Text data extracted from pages
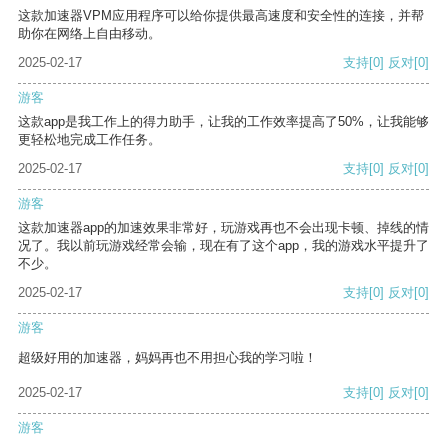
这款加速器VPM应用程序可以给你提供最高速度和安全性的连接，并帮
助你在网络上自由移动。
2025-02-17
支持
[0]
反对
[0]
游客
这款app是我工作上的得力助手，让我的工作效率提高了50%，让我能够
更轻松地完成工作任务。
2025-02-17
支持
[0]
反对
[0]
游客
这款加速器app的加速效果非常好，玩游戏再也不会出现卡顿、掉线的情
况了。我以前玩游戏经常会输，现在有了这个app，我的游戏水平提升了
不少。
2025-02-17
支持
[0]
反对
[0]
游客
超级好用的加速器，妈妈再也不用担心我的学习啦！
2025-02-17
支持
[0]
反对
[0]
游客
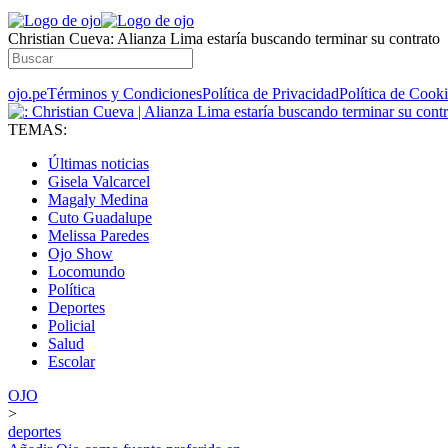
Christian Cueva: Alianza Lima estaría buscando terminar su contrato
ojo.pe
Términos y Condiciones
Política de Privacidad
Política de Cook
TEMAS:
Últimas noticias
Gisela Valcarcel
Magaly Medina
Cuto Guadalupe
Melissa Paredes
Ojo Show
Locomundo
Política
Deportes
Policial
Salud
Escolar
OJO
>
deportes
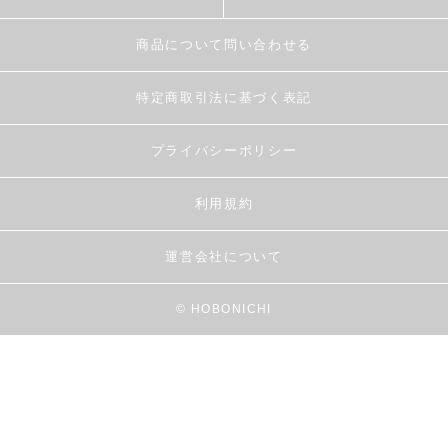
商品について問い合わせる
特定商取引法に基づく表記
プライバシーポリシー
利用規約
運営会社について
© HOBONICHI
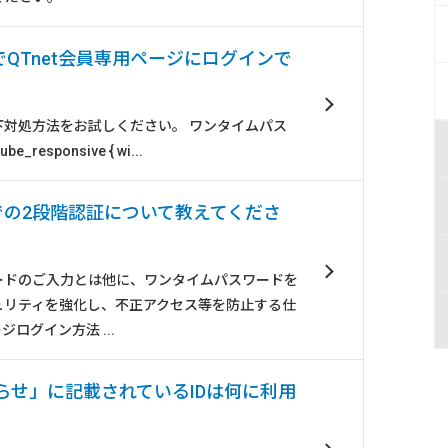
QTnet会員専用ページにログインで
下対処方法をお試しください。 ワンタイムパス
responsive { wi...
ジでの2段階認証について教えてくださ
ードのご入力とは他に、ワンタイムパスワードを
ュリティを強化し、不正アクセス等を防止する仕
ジログイン方法 ...
知らせ」に記載されているIDは何に利用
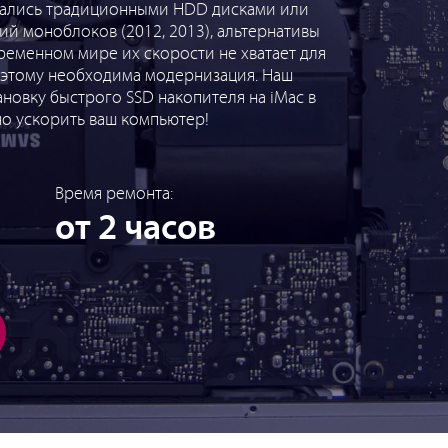
вались традиционными HDD дисками или
сий моноблоков (2012, 2013), альтернативы
ременном мире их скорости не хватает для
этому необходима модернизация. Наш
ановку быстрого SSD накопителя на iMac в
о ускорить ваш компьютер!
Время ремонта:
от 2 часов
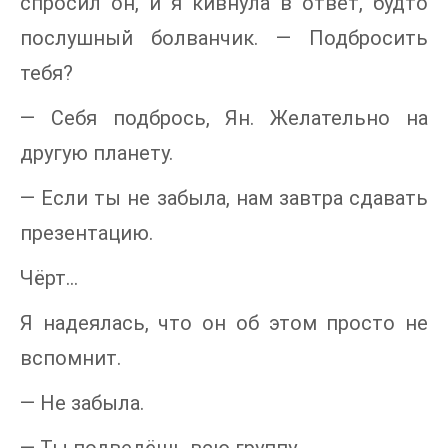
спросил он, и я кивнула в ответ, будто
послушный болванчик. — Подбросить
тебя?
— Себя подбрось, Ян. Желательно на
другую планету.
— Если ты не забыла, нам завтра сдавать
презентацию.
Чёрт…
Я надеялась, что он об этом просто не
вспомнит.
— Не забыла.
— Ты подведёшь всю группу.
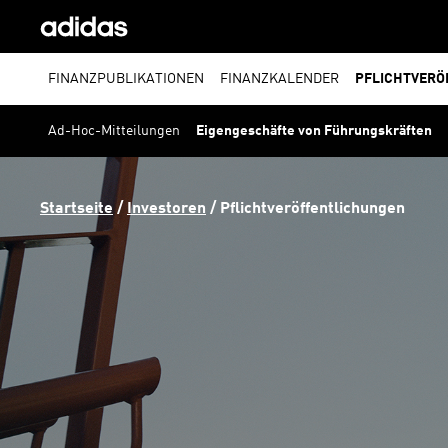
FINANZPUBLIKATIONEN
FINANZKALENDER
PFLICHTVERÖ
Ad-Hoc-Mitteilungen
Eigengeschäfte von Führungskräften
Startseite
 / 
Investoren
 / 
Pflichtveröffentlichungen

### EXERCISE GOAL:
Lay out every line of text from all of the records above as a JSON list of strings, one string per line, with blank lines omitted. Leave the pictures out of the answer.

### ANSWER BOX:
[
  "这款加速器VPM应用程序可以给你提供最高速度和安全性的连接，并帮",
  "助你在网络上自由移动。",
  "2025-02-17",
  "支持",
  "[0]",
  "反对",
  "[0]",
  "游客",
  "这款app是我工作上的得力助手，让我的工作效率提高了50%，让我能够",
  "更轻松地完成工作任务。",
  "2025-02-17",
  "支持",
  "[0]",
  "反对",
  "[0]",
  "游客",
  "这款加速器app的加速效果非常好，玩游戏再也不会出现卡顿、掉线的情",
  "况了。我以前玩游戏经常会输，现在有了这个app，我的游戏水平提升了",
  "不少。",
  "2025-02-17",
  "支持",
  "[0]",
  "反对",
  "[0]",
  "游客",
  "超级好用的加速器，妈妈再也不用担心我的学习啦！",
  "2025-02-17",
  "支持",
  "[0]",
  "反对",
  "[0]",
  "游客",
  "Christian Cueva: Alianza Lima estaría buscando terminar su contrato",
  "ojo.pe",
  "Términos y Condiciones",
  "Política de Privacidad",
  "Política de Cook",
  "TEMAS:",
  "Últimas noticias",
  "Gisela Valcarcel",
  "Magaly Medina",
  "Cuto Guadalupe",
  "Melissa Paredes",
  "Ojo Show",
  "Locomundo",
  "Política",
  "Deportes",
  "Policial",
  "Salud",
  "Escolar",
  "OJO",
  ">",
  "deportes",
  "商品について問い合わせる",
  "特定商取引法に基づく表記",
  "プライバシーポリシー",
  "利用規約",
  "運営会社について",
  "© HOBONICHI",
  "QTnet会員専用ページにログインで",
  "下対処方法をお試しください。 ワンタイムパス",
  "responsive { wi...",
  "ジでの2段階認証について教えてくださ",
  "ードのご入力とは他に、ワンタイムパスワードを",
  "ュリティを強化し、不正アクセス等を防止する仕",
  "ジログイン方法 ...",
  "知らせ」に記載されているIDは何に利用",
  "вались традиционными HDD дисками или",
  "сий моноблоков (2012, 2013), альтернативы",
  "ременном мире их скорости не хватает для",
  "этому необходима модернизация. Наш",
  "ановку быстрого SSD накопителя на iMac в",
  "о ускорить ваш компьютер!",
  "Время ремонта:",
  "от 2 часов",
  "спросил он, и я кивнула в ответ, будто",
  "послушный болванчик. — Подбросить",
  "тебя?",
  "— Себя подбрось, Ян. Желательно на",
  "другую планету.",
  "— Если ты не забыла, нам завтра сдавать",
  "презентацию.",
  "Чёрт…",
  "Я надеялась, что он об этом просто не",
  "вспомнит.",
  "— Не забыла.",
  "— Ты подведёшь всю группу.",
  "FINANZPUBLIKATIONEN",
  "FINANZKALENDER",
  "PFLICHTVERÖ",
  "Ad-Hoc-Mitteilungen",
  "Eigengeschäfte von Führungskräften",
  "Startseite",
  " / ",
  "Investoren",
  " / ",
  "Pflichtveröffentlichungen"
]